Mexico road deal ‘logical’ for Goldman

Goldman Sachs Infrastructure Partners is again 70% owner of a toll road JV started in 2006.

Reacquiring an additional interest in Red de Carreteras de Occidente (RCO), a toll road concessionaire in Mexico, amounted to a “logical transaction,” for Goldman Sachs Group, a managing director with the Wall Street firm said.

“RCO is a business we know very well, in a country where we really like the long-term macroeconomic outlook,” said Jonathan Hunt, who is in charge of transportation in North and Latin America for the Goldman infrastructure investment group.

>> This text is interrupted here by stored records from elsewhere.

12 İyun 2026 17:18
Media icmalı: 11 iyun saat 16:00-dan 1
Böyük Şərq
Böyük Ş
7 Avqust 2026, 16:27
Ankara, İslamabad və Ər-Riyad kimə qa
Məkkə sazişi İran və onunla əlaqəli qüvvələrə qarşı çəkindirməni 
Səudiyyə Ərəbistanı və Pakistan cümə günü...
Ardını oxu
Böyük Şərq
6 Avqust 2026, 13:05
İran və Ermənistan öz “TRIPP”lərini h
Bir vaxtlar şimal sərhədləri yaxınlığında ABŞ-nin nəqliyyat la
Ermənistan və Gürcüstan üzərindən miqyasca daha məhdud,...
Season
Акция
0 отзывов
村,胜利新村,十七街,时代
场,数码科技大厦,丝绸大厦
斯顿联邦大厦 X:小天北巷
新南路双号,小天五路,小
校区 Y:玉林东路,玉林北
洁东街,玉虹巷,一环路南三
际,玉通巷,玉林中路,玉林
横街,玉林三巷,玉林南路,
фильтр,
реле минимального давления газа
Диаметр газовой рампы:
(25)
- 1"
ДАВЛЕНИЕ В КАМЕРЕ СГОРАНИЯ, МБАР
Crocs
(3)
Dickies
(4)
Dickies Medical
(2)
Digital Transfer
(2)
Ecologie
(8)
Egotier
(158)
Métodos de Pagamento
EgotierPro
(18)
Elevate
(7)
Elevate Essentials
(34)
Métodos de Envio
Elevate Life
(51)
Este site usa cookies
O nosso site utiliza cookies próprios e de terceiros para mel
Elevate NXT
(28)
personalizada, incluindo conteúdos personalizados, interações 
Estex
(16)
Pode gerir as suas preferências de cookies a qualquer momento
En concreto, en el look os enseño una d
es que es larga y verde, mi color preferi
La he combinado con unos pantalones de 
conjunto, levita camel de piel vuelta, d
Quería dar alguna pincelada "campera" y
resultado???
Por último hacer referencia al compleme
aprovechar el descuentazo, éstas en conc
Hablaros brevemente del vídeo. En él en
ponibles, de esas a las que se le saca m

Goldman Sachs Infrastructure Partners (GSIP) in a MXN5 billion ($380 million; €290 million) deal acquired just under 19 percent of RCO, a joint venture (JV) involving Goldman and developer Empresas Ingenieros Civiles Asociados (ICA).

GSIP and ICA in 2007 teamed to open RCO, today private operator to 558 kilometres worth of thoroughfare in Mexico.

But between 2009 and 2011, infrastructure fund operator Goldman actually reduced its exposure to RCO.

In 2009, GSIP, until then 80 percent owner of RCO, “took our stake [down] to 53 percent,” noted Hunt, recalling a MXN6.55 billion offering via certificados de capital de desarrollo (CKD), a newly created listed structure enabling institutional and pension plan investment in infrastructure.

By 2011, GSIP had chiseled its interest in RCO to 51 percent. The deal with ICA, announced last Thursday, put Goldman back to a 70 percent stake.

Hunt extolled the relationship between shareholder GSIP and RCO.

“We have been in the business since 2007, we know it incredibly well,” explained Hunt. “Not only have we been an investor but we have been a controlling investor – very involved with the project, the company and the management team”.

Mexico, Hunt continued, is “on a par with Brazil and Chile as far as ambition and execution” in infrastructure investment.

“We also like the regulatory environment,” he said. “The current administration and the SCT [the Mexico ministry of transportation] act like a partner to facilitate investment from the private sector”.